Disciplina
L’analisi di tre articoli del Codice Civile, rimasti sostanzialmente invariati in sede di Riforma del condominio, delinea i termini del rapporto tra amministratore ed assemblea: l’art. 1129 c.c. rimette all’assemblea la nomina e la revoca dell’amministratore; l’art. 1131 c.c. attribuisce all’amministratore la rappresentanza dei partecipanti nei limiti delle attribuzioni stabilite dall’art. 1130 c.c. «o dei maggiori poteri conferitigli dal regolamento di condominio o dall’assemblea»; e, infine, l’art. 1133 c.c. ammette il ricorso all’assemblea da parte dei singoli condomini contro i provvedimenti dell’amministratore.

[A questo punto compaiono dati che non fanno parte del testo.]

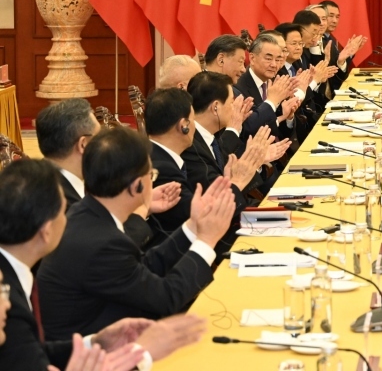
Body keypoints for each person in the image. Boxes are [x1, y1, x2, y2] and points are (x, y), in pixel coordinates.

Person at [0, 160, 207, 371]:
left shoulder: (12, 271)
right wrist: (142, 352)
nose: (68, 219)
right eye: (62, 212)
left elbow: (34, 353)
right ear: (46, 230)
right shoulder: (6, 298)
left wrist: (97, 343)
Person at [37, 128, 235, 339]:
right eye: (152, 175)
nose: (153, 181)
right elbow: (166, 298)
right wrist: (206, 241)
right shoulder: (102, 241)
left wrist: (194, 226)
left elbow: (143, 269)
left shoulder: (86, 213)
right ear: (136, 186)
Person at [34, 99, 171, 246]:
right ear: (83, 144)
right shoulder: (60, 202)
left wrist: (143, 206)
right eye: (100, 137)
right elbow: (108, 247)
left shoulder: (41, 178)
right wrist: (140, 210)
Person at [144, 88, 267, 250]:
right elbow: (203, 217)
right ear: (184, 126)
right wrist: (236, 183)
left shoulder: (160, 156)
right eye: (193, 120)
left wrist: (228, 182)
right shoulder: (162, 168)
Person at [235, 32, 301, 144]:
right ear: (252, 58)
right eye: (268, 59)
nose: (274, 65)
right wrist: (272, 101)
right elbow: (247, 131)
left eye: (278, 59)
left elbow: (281, 134)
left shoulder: (275, 83)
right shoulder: (239, 87)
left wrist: (288, 117)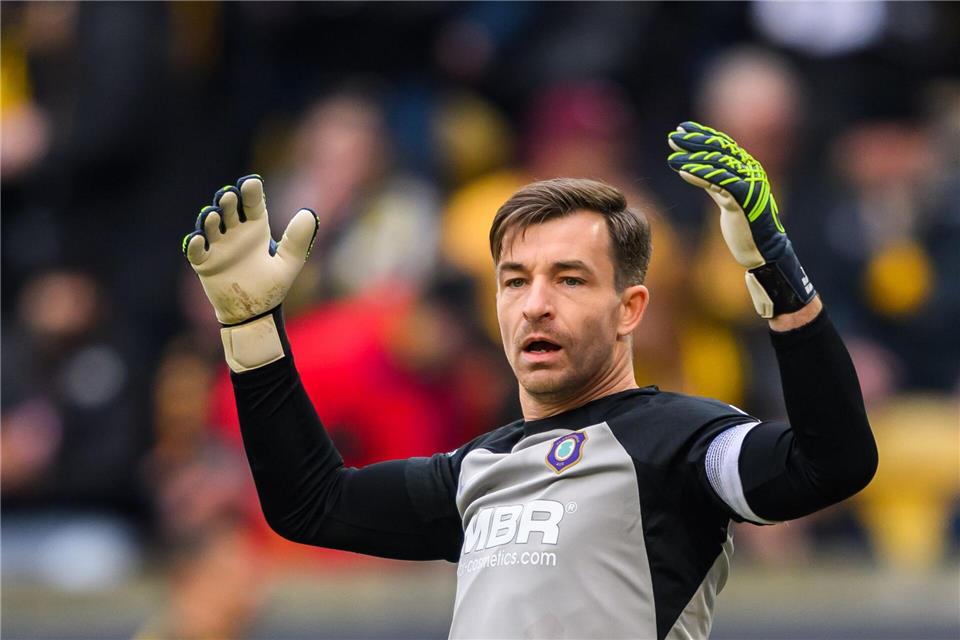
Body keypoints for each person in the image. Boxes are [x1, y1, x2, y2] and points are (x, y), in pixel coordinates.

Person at [181, 121, 877, 639]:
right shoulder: (477, 469)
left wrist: (777, 273)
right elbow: (311, 504)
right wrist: (251, 331)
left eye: (569, 279)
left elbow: (833, 464)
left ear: (630, 308)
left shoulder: (683, 441)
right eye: (515, 280)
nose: (536, 302)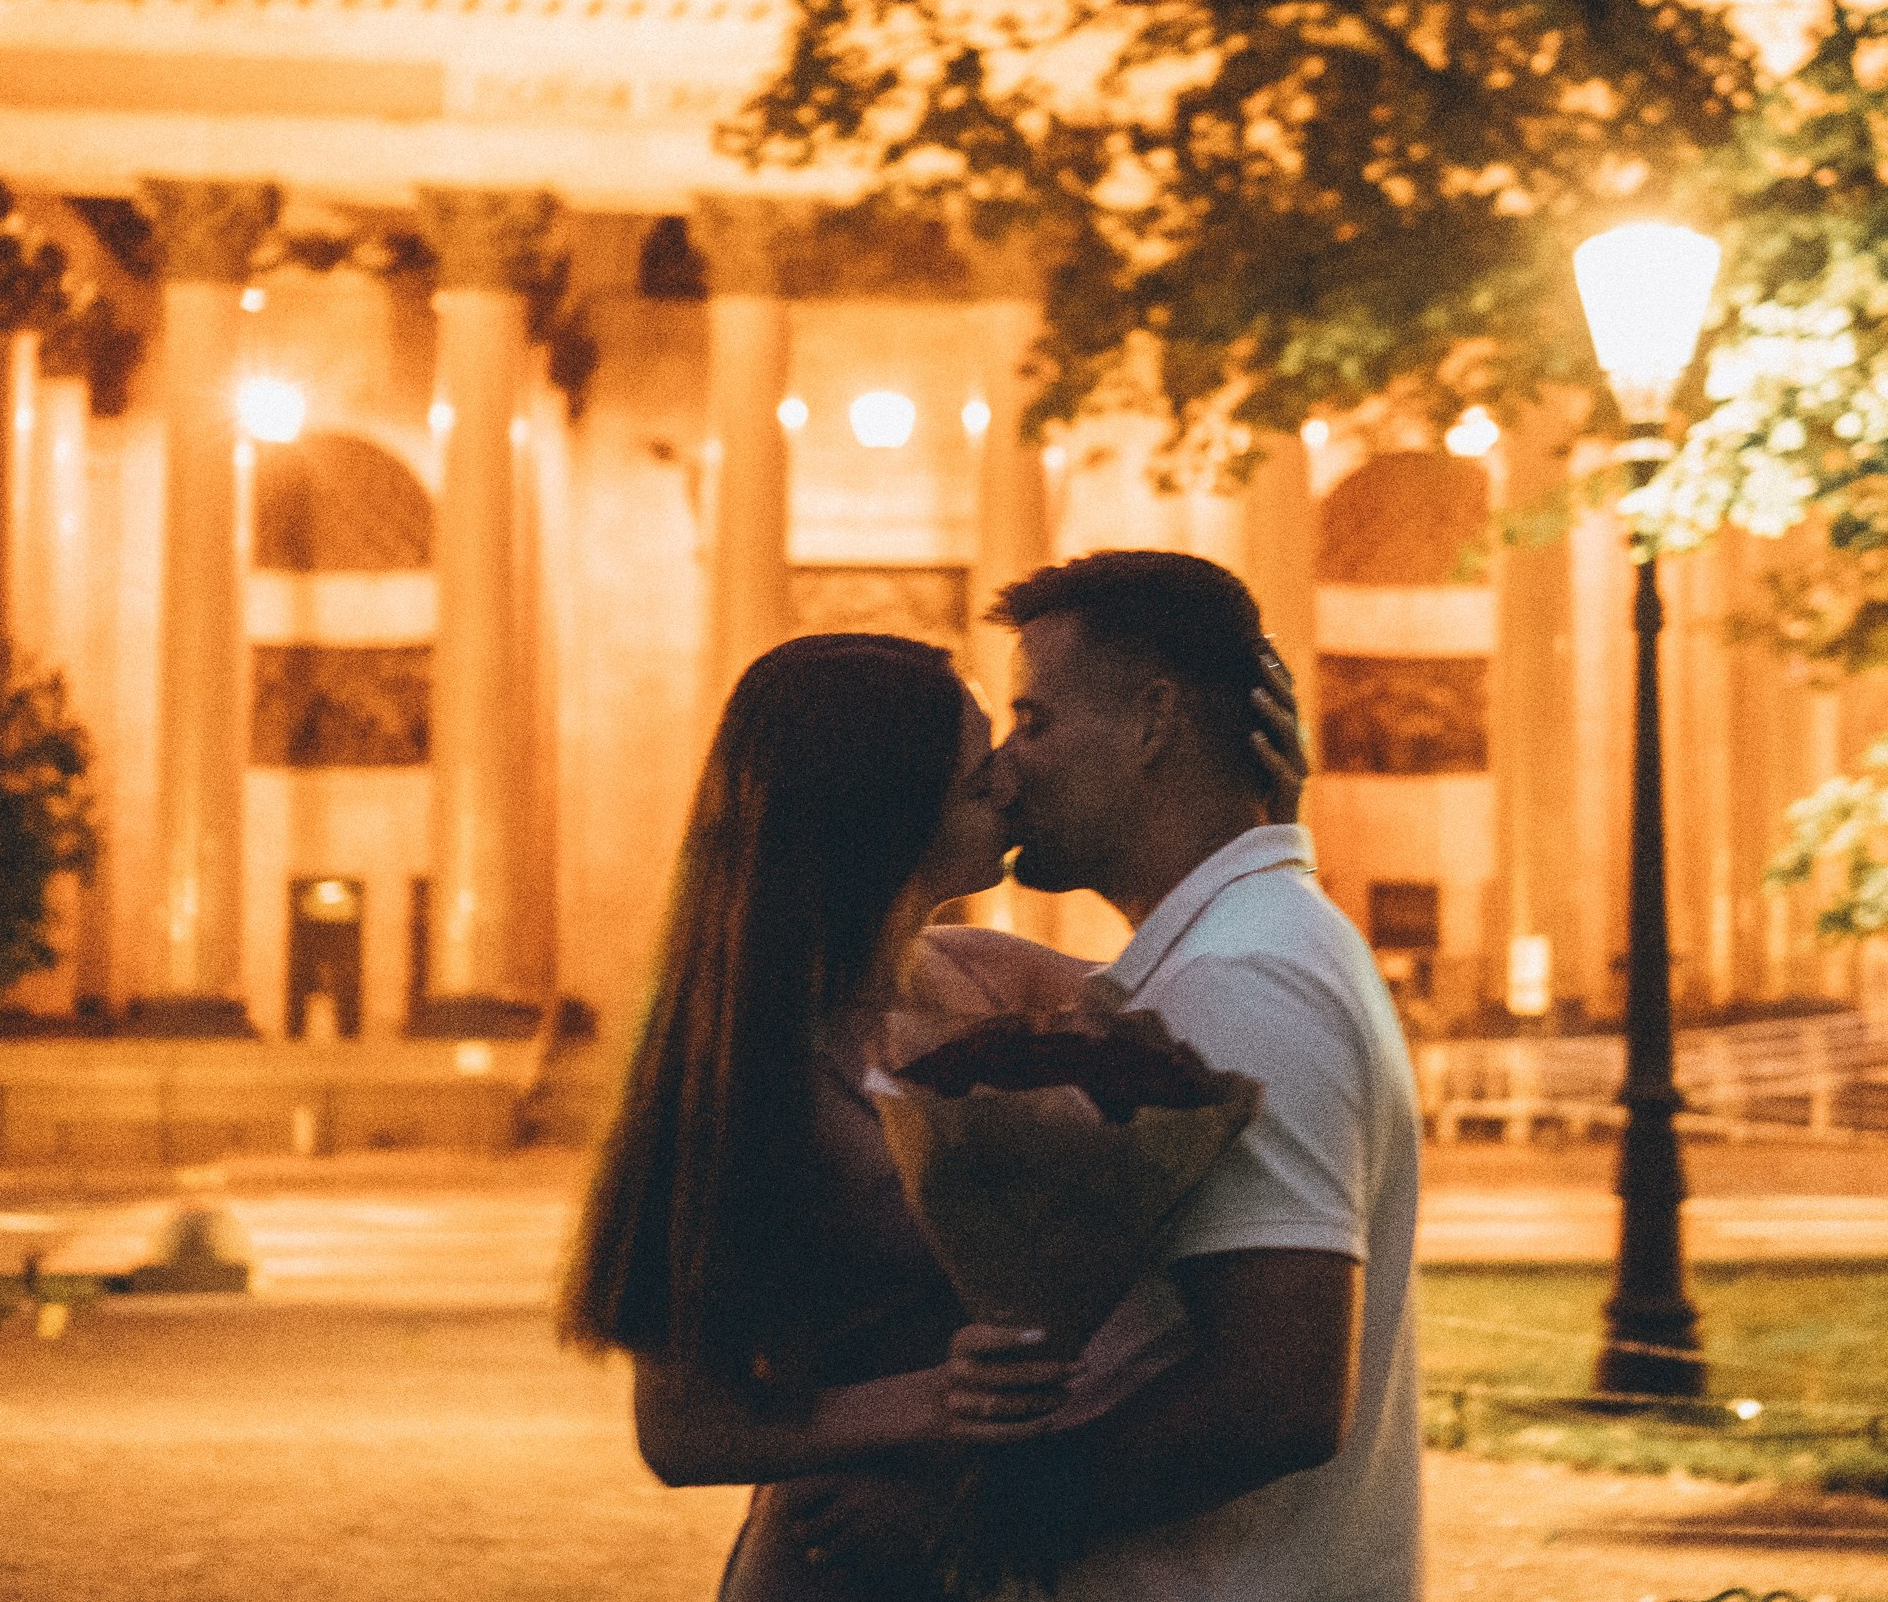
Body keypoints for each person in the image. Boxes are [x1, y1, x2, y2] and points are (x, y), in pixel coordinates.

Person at [559, 634, 1094, 1602]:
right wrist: (939, 1404)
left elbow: (1224, 992)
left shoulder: (993, 976)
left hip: (998, 1543)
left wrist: (1261, 817)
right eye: (978, 781)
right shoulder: (750, 1070)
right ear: (881, 814)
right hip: (838, 1561)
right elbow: (682, 1432)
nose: (1011, 786)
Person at [987, 551, 1425, 1602]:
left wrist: (967, 1515)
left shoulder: (1242, 977)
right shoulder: (1251, 947)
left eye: (1035, 720)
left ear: (1153, 721)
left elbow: (1272, 1398)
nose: (1008, 765)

La legge assegna, cioè, all’assemblea il potere di nomina e di revoca dell’amministratore, ed alla medesima assemblea spetta pure il controllo sul suo operato, la facoltà di confermarlo alla fine dell’anno d’incarico e la determinazione del compenso per l’opera prestata.
Ricorso all’assemblea
A norma dell’art. 1133 c.c., l’amministratore di condominio ha il potere di assumere provvedimenti obbligatori nei confronti dei condomini, i quali possono impugnarli davanti all’assemblea (o, ricorrendone le condizioni, davanti all’autorità giudiziaria).

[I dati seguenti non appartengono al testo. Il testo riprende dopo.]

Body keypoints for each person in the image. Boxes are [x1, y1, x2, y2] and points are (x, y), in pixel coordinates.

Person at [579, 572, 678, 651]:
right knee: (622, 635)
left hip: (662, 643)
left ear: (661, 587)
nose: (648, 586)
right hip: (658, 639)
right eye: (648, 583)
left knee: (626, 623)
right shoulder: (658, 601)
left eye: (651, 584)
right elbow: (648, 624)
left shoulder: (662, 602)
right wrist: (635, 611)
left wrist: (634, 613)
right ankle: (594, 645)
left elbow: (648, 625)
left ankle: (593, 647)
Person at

L’art. 1133 c. c. prevede la facoltà del ricorso all’assemblea avverso i provvedimenti dell’amministratore, ma “senza pregiudizio” del ricorso all’autorità giudiziaria, il che significa che la tutela giurisdizionale non è subordinata al preventivo ricorso all’assemblea. Invero, a differenza del previgente art. 19 del r.d. 15 gennaio 1934, n. 56, convertito nella legge 10 gennaio 1935, n. 8, l’art. 1133 c.c. certamente ammette il ricorso immediato al tribunale avverso i provvedimenti dell’amministratore, senza cioè imporre la preventiva denuncia all’assemblea. È sostenibile, peraltro, che l’esperimento del ricorso all’autorità giudiziaria abbia carattere assorbente, escludendo quindi il ricorso all’assemblea.

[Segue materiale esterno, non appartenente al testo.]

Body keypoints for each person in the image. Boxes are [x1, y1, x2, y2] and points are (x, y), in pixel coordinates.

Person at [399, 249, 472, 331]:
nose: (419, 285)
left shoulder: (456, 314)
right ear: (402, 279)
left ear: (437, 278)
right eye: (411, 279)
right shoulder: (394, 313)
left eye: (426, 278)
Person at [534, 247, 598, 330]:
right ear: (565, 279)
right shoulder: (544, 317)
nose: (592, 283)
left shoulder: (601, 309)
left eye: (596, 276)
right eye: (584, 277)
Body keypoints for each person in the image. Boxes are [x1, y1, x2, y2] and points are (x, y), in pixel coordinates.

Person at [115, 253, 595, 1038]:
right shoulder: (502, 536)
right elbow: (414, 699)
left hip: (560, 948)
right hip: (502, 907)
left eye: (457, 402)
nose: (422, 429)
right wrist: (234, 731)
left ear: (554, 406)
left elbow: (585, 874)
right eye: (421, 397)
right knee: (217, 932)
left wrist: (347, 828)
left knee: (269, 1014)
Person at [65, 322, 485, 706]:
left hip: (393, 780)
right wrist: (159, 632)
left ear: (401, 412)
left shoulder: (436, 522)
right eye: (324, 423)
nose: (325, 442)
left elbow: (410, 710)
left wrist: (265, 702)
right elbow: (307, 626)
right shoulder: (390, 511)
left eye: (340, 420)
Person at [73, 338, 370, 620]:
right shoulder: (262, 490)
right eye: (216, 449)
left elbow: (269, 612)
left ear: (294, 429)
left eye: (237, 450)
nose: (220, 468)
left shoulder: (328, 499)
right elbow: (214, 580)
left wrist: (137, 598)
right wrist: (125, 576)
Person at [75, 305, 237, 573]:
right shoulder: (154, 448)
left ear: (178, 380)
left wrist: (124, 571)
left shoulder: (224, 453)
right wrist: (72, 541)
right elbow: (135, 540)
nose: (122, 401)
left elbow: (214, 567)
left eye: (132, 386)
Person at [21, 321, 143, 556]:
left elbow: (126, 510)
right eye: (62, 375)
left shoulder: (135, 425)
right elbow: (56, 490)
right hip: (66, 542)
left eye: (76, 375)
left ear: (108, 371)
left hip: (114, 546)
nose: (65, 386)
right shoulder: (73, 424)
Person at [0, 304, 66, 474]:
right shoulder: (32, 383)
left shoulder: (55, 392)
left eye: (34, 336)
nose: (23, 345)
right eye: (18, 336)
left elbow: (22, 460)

Dunque, l’art. 1133 c.c. contempla una forma di controllo eventuale e successivo dell’assemblea sui provvedimenti dell’amministratore; nulla, tuttavia, che faccia presagire un complessivo stato di subordinazione dell’amministratore rispetto all’assemblea. Né potrebbe realisticamente rimettersi all’assemblea la minuziosa predisposizione dell’attività che debba essere compiuta dall’amministratore. E’ tuttavia inevitabile che la disposizione di cui all’art. 1133 c.c. venga differenziata dall’art. 1137 c.c., che pure richiama residualmente, e che si riferisce a chiare lettere soltanto ai vizi di contrarietà alla legge o al regolamento di condominio. Essendo, infatti, l’assemblea l’organo sovrano della volontà dei condomini, il sindacato giurisdizionale sulle delibere non viene mai spinto al punto di valutare il merito o di controllare la discrezionalità delle sue scelte. Per converso, l’assemblea deve essere in grado di incidere sull’operato dell’amministratore sia nelle ipotesi in cui il provvedimento di questo abbia travalicato l’orbita delle sue attribuzioni, sia per meri motivi di merito, allorché esso le appaia inopportuno, iniquo o poco conveniente. Può pensarsi all’ipotesi in cui l’amministratore prenda provvedimenti che dispongano opere sulla cosa comune, in eccesso ai propri poteri e con lesione dei diritti dei condomini.